Echo the lines between the one holding "collection date: 1860/1867" and the one holding "name author: (Hanst.) Hanst.", inclusive, and nothing else.

Raw data
--- Start ---

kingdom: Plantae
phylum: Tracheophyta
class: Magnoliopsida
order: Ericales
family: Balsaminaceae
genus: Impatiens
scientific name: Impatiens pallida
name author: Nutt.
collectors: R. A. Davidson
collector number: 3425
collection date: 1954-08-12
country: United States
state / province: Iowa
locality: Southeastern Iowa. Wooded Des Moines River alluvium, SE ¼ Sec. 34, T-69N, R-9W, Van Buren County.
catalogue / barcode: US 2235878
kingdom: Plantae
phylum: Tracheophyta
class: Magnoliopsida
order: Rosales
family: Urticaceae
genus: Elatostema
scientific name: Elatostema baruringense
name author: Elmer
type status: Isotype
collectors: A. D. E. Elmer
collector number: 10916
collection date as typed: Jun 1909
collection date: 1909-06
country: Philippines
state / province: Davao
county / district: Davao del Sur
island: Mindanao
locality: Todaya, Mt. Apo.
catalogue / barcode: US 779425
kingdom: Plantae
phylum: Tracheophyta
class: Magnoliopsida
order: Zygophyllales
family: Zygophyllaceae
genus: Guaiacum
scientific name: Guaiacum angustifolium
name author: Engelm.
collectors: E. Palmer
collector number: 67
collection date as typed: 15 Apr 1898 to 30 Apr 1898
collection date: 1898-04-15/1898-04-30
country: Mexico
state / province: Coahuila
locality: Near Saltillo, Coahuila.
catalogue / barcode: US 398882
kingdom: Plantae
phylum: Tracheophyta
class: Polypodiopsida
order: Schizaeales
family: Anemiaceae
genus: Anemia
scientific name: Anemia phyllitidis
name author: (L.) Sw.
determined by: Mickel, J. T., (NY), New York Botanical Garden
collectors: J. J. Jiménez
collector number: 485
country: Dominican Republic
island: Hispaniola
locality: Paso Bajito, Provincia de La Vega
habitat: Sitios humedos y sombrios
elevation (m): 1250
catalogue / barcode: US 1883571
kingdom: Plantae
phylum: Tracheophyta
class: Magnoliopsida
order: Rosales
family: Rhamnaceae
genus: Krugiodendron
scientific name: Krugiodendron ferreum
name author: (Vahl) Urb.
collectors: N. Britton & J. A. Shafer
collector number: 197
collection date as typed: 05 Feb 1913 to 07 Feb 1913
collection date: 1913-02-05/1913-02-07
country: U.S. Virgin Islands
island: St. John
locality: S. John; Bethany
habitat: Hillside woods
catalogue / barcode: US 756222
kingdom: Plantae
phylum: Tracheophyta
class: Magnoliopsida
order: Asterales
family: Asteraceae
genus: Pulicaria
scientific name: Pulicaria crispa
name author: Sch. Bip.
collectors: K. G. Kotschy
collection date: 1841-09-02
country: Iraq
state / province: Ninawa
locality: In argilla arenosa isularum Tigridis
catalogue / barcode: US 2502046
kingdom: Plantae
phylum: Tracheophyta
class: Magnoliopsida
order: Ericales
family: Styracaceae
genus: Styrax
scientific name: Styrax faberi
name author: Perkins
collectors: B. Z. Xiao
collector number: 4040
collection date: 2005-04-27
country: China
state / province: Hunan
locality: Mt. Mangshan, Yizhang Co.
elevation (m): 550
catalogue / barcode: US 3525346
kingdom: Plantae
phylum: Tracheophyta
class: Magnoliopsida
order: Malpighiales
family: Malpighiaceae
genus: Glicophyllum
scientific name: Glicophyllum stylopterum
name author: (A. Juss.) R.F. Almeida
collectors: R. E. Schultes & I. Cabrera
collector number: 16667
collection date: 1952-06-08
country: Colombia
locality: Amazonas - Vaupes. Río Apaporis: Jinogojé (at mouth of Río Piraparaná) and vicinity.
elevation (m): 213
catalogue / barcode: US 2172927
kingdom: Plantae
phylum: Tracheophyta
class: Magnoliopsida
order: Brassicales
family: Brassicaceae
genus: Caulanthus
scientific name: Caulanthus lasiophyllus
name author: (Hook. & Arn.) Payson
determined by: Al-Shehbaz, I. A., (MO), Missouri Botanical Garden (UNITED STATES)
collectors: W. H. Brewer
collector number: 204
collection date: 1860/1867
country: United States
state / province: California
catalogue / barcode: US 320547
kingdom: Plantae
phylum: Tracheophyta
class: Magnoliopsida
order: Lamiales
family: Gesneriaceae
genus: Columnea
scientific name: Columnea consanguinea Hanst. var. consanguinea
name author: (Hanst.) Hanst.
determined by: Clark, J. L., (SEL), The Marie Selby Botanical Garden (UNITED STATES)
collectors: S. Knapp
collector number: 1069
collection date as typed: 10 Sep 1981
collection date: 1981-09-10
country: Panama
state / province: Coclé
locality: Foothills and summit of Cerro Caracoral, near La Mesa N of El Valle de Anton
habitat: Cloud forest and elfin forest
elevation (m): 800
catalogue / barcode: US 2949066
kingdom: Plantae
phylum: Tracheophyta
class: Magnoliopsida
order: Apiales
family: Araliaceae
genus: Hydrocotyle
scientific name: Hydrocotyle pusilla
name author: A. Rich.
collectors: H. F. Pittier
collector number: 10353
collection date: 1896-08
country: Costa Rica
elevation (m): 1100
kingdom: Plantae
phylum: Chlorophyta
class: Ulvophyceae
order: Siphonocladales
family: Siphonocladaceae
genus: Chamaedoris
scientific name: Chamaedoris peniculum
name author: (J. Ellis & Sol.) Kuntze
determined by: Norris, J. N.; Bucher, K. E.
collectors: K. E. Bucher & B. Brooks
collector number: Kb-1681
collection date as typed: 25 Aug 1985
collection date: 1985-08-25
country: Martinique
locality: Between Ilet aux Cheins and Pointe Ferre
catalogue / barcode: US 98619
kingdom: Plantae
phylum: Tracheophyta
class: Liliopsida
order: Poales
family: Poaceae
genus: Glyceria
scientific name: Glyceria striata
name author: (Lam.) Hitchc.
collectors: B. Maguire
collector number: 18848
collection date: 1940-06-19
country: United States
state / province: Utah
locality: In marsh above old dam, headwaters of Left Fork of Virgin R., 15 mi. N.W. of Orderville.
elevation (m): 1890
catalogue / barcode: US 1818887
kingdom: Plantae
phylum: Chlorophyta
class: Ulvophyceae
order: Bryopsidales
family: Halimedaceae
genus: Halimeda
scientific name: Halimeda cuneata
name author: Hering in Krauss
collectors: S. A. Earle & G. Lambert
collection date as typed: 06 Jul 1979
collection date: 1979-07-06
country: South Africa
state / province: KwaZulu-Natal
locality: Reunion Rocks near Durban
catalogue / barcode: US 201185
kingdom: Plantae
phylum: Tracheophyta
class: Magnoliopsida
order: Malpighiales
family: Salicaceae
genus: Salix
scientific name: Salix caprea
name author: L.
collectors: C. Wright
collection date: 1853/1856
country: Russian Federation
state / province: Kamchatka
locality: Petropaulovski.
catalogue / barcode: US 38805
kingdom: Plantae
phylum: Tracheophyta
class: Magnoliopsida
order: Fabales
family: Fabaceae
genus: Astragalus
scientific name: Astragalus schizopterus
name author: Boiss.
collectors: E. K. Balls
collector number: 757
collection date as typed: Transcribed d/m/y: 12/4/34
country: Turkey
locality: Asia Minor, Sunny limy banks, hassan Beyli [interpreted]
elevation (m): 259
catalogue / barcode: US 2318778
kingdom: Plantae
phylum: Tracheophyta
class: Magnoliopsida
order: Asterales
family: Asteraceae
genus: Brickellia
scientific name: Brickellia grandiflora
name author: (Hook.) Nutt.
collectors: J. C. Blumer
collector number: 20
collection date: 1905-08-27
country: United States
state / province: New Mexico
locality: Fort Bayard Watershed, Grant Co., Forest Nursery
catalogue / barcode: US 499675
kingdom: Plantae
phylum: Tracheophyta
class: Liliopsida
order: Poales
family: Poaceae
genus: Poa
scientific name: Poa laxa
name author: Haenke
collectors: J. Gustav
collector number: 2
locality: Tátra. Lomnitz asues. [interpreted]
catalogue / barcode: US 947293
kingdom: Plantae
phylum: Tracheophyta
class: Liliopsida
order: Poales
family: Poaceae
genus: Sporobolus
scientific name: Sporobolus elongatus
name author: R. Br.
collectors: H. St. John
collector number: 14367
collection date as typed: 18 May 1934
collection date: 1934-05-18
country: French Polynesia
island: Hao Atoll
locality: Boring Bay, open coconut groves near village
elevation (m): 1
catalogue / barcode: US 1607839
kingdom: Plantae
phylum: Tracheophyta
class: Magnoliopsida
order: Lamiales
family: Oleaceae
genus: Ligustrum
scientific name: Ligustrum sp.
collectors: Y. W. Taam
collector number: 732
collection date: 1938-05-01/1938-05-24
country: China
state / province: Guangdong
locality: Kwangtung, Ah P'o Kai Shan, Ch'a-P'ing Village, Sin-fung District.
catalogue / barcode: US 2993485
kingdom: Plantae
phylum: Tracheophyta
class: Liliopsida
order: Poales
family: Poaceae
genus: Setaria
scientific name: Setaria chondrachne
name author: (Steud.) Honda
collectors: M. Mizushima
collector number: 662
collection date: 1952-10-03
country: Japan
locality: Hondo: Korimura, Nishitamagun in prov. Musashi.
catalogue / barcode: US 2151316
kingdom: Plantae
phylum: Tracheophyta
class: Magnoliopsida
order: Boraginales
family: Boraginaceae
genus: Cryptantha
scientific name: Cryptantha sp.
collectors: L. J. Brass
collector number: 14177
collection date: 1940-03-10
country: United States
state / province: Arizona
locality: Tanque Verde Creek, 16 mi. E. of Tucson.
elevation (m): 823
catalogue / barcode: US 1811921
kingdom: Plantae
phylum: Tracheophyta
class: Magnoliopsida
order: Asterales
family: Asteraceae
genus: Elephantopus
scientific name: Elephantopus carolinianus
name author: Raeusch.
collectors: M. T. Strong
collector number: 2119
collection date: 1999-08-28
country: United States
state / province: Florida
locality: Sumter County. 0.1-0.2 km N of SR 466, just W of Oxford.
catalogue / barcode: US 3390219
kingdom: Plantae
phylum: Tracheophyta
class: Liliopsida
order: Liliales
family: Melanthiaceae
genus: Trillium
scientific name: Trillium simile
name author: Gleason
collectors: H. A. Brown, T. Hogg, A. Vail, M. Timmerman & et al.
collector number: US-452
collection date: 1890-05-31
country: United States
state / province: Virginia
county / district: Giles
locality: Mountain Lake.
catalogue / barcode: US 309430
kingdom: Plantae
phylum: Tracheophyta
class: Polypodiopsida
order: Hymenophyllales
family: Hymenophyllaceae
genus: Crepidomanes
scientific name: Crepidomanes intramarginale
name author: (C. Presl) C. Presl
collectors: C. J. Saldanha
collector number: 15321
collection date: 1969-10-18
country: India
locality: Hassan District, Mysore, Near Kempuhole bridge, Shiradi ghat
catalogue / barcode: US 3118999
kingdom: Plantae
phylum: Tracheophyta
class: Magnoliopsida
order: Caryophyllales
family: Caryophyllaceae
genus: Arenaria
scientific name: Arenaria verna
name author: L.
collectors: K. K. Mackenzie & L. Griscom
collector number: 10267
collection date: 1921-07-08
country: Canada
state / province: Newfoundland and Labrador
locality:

--- End ---

Full output
collection date: 1860/1867
country: United States
state / province: California
catalogue / barcode: US 320547
kingdom: Plantae
phylum: Tracheophyta
class: Magnoliopsida
order: Lamiales
family: Gesneriaceae
genus: Columnea
scientific name: Columnea consanguinea Hanst. var. consanguinea
name author: (Hanst.) Hanst.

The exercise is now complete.